• _Extract_:
↓↓↓

• Change
Based on 12590 reviews on Trustpilot

Miami is in the pink

From its fabulous beaches to vibrant arts scene, Jenny Coad finds the city is a masterpiece of glamour and creativity

Half the celebrity world, including singer Rita Ora and Star Wars actress Daisy Ridley, have been carousing on Miami's famous beach.

Everyone else in the know (and with a few million to spare) is buying up property. Last year, more than 4.9million cruise passengers sailed through its port. What's going on?

Well, the climate helps. The mid- 20s is a typical temperature for a winter day in this part of Florida, while we're shivering in Britain. The changing arts scene is upping the temperature, too.

Art Basel, a cultural showcase that stages art fairs around the world, brings in dealers and innovative artists.

Last year's festival was bigger than ever, with 77,000 visitors. A new art museum, Perez, opened in 2013, featuring contemporary works from the U.S., Caribbean and Latin America.

Vibrant grafitti at Wynwood Walls

And there's a lively street art scene, the best of which can be seen in the former warehouse area of Wynwood, north of downtown Miami and roughly bounded by NW 36th Street, NW 20th street, I-95 and NE 1st Avenue.

In just a few short years, this once undistinguished locality has become the arts hub of South Florida. It started with murals, street art, and graffiti, encouraged, unconventionally, by the neighbour-hood's early developers - spawning vibrant spaces teeming with outdoor art.

Today, there are more than 70 galleries and museums, dozens of new restaurants and bars, and hundreds of companies and innovators working in a place that feels alive with creativity.

Here, one wall – with its wild splashes of colour by graffiti artist Rafael Sliks – is not dissimilar to the creations of Jackson Pollock.

Damien Hirst's golden mammoth at the Feana hotel

There are wonderful new hotels. Faena, at the north end of South Beach, is pure theatre. There are gold columns and cosseting scarlet all over the place, from the toiletries to the bedroom curtains, and extraordinary art.
Have you ever seen a mammoth skeleton embossed with gold leaf? Me neither. But there's one by Damien Hirst called Gone But Not Forgotten, displayed in a climate controlled box on the terrace. You can see it from the beach and it's even illuminated at night.

There is also an exotic mural in the entrance by the Argentine-born artist Juan Gatti, which features flamingos, palms, tropical birds and skulls, transporting you into a fantasy jungle – a theme that's continued throughout.

↑↑↑

• _Exercise directions_: Return, word for word, the portion of the Miami travel article that begins at the words "Half the celebrity" and stops after "and innovative artists.".

• _Provided material_:

↓↓↓

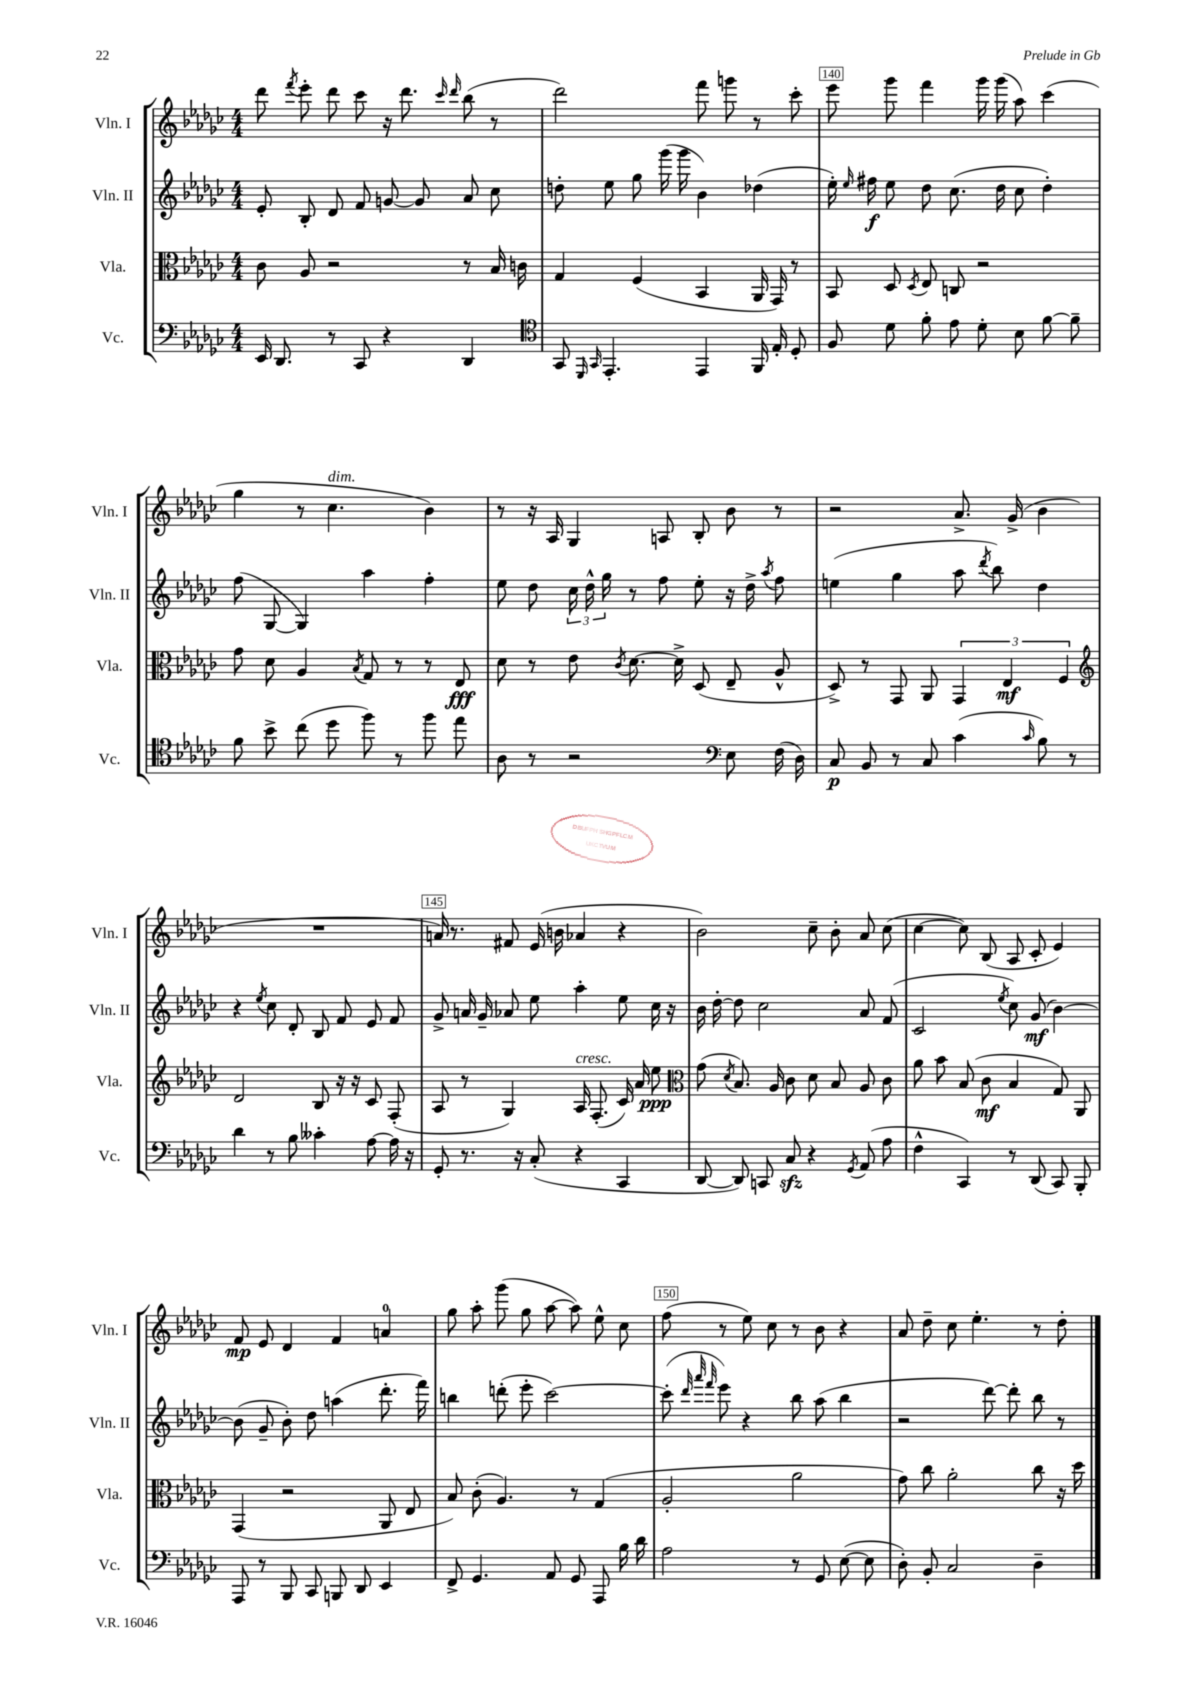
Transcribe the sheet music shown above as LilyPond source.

<<
\new StaffGroup <<
\new Staff = "s0" \with { instrumentName = "Vln. I" shortInstrumentName = "Vln. I" } {
    \clef treble \key ges \major \numericTimeSignature \time 4/4
    \autoBeamOff des'''8 \acciaccatura { f'''8 } ees'''8-. des'''8 ces'''8 r16 des'''8. \grace { ces'''16 des'''16 } bes''8( r8 |
    des'''2) f'''8 g'''8 r8 ces'''8-. |
    ees'''8 ges'''8 f'''4 ges'''16 ges'''16( aes''8) ces'''4( |
    ges''4 r8 ces''4.^\markup { \italic "dim." } bes'4) |
    r8 r16 aes16 ges4 a8 bes8-. bes'8 r8 |
    r2 aes'8.-> ges'16->( bes'4 |
    R1 |
    a'16) r8. fis'8 ees'16( b'16 aes'4 r4 |
    bes'2) ces''8-- bes'8-. aes'8 ces''8( |
    ces''4~ ces''8) bes8( aes8 ces'8-. ees'4) |
    f'8\mp ees'8 des'4 f'4 a'4-0 |
    ges''8 aes''8-. ges'''8( ges''8 aes''8~ aes''8) ees''8-^ ces''8 |
    f''8( r8 ees''8) ces''8 r8 bes'8 r4 |
    aes'8 des''8-- ces''8 ees''4.-. r8 des''8-. \bar "|." |
}
\new Staff = "s1" \with { instrumentName = "Vln. II" shortInstrumentName = "Vln. II" } {
    \clef treble \key ges \major \numericTimeSignature \time 4/4
    \autoBeamOff ees'8-. bes8-. des'8 f'8 g'8~ g'8 aes'8 ces''8 |
    d''8-. ees''8 ges''8 ges'''16( ges'''16 bes'4) des''4( |
    ees''16-.) \grace { ees''16 } fis''16\f ees''8 des''8 ces''8.( des''16 ces''8 des''4-.) |
    f''8( ges8~ ges4) aes''4 f''4-. |
    ees''8 des''8 \tuplet 3/2 { ces''16 des''16-^ ges''16 } r8 f''8 ees''8-. r16 des''16-> \acciaccatura { aes''8 } f''8 |
    e''4( ges''4 aes''8 \acciaccatura { des'''8 } bes''8) des''4 |
    r4 \acciaccatura { ees''8 } ces''8 des'8-. bes8 f'8 ees'8 f'8 |
    ges'8-> a'16 ges'16-- aes'8 ees''8 aes''4-. ees''8 ces''16 r16 |
    bes'16 des''16~-. des''8 ces''2 aes'8 f'8( |
    ces'2 \acciaccatura { ees''8 } ces''8) ges'8\mf( bes'4~) |
    bes'8( ges'8-- bes'8-.) des''8 a''4( des'''8.-. f'''16) |
    b''4 d'''8-.( ees'''8-. ces'''2~) |
    ces'''8-.( \grace { des'''32 aes'''32 f'''32 } ees'''8) r4 bes''8 aes''8( bes''4 |
    r2 des'''8~) des'''8-. bes''8 r8 \bar "|." |
}
\new Staff = "s2" \with { instrumentName = "Vla." shortInstrumentName = "Vla." } {
    \clef alto \key ges \major \numericTimeSignature \time 4/4
    \autoBeamOff ces'8 aes8 r2 r8 bes16 c'16 |
    ges4 f4( bes,4 aes,16 ges,16) r8 |
    bes,8 des8 \acciaccatura { des8 } ees8 c8 r2 |
    ges'8 des'8 aes4 \acciaccatura { bes8 } ges8 r8 r8 ees8\fff |
    des'8 r8 ees'8 \acciaccatura { ces'8 } des'8.~ des'16-> des8( ees8-- aes8-^ |
    des8->) r8 ges,8 aes,8 \tuplet 3/2 { ges,4 ees4\mf f4 } |
    \clef treble des'2 bes8 r16 r16 ces'8 f8-.( |
    aes8 r8 ges4) aes16^\markup { \italic "cresc." } f8.-.( ces'16) aes'16 ees''8\ppp |
    \clef alto ges'8( \acciaccatura { des'8 } bes8.) aes16 ces'8 des'8 bes8 aes8 ces'8 |
    aes'8 bes'8 bes8( ces'8\mf bes4 ges8) aes,8 |
    ges,4( r2 aes,8 ees8 |
    bes8) ces'8-.( aes4.) r8 ges4( |
    aes2-. aes'2 |
    ges'8) ces''8 aes'2-. ces''8 r16 des''16 \bar "|." |
}
\new Staff = "s3" \with { instrumentName = "Vc." shortInstrumentName = "Vc." } {
    \clef bass \key ges \major \numericTimeSignature \time 4/4
    \autoBeamOff ees,16 des,8. r8 ces,8 r4 des,4 |
    \clef tenor ges,8 \grace { des,16 ges,16 } ees,4.-. ees,4 f,16 ees16-. des8-. |
    f8 des'8 f'8-. ees'8 des'8-. bes8 f'8~ f'8-- |
    f'8 bes'8-> ces''8( des''8 f''8) r8 f''8 ees''8 |
    aes8 r8 r2 \clef bass ees8 f16( des16) |
    ces8\p bes,8 r8 ces8 ces'4( \grace { ces'16 } bes8) r8 |
    des'4 r8 bes8 ceses'4-. aes8~ aes16 r16 |
    ges,8-. r8. r16 ces8-.( r4 ces,4 |
    des,8~ des,8) c,8 ces8\sfz r4 \acciaccatura { ges,8 } aes,8( aes8 |
    f4-^ ces,4) r8 des,8( ces,8) bes,,8-. |
    aes,,8 r8 bes,,8 ces,8 b,,8 des,8 ees,4 |
    f,8-> ges,4. aes,8 ges,8 aes,,8 bes16 des'16 |
    aes2 r8 ges,8 ees8~( ees8 |
    des8-.) bes,8-. ces2 des4-- \bar "|." |
}
>>
>>
\layout { \context { \Score currentBarNumber = #138 \override BarNumber.break-visibility = ##(#f #t #t) barNumberVisibility = #(every-nth-bar-number-visible 5) \override BarNumber.stencil = #(make-stencil-boxer 0.1 0.3 ly:text-interface::print) } }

↑↑↑

• _Problem solution_:
Half the celebrity world, including singer Rita Ora and Star Wars actress Daisy Ridley, have been carousing on Miami's famous beach.

Everyone else in the know (and with a few million to spare) is buying up property. Last year, more than 4.9million cruise passengers sailed through its port. What's going on?

Well, the climate helps. The mid- 20s is a typical temperature for a winter day in this part of Florida, while we're shivering in Britain. The changing arts scene is upping the temperature, too.

Art Basel, a cultural showcase that stages art fairs around the world, brings in dealers and innovative artists.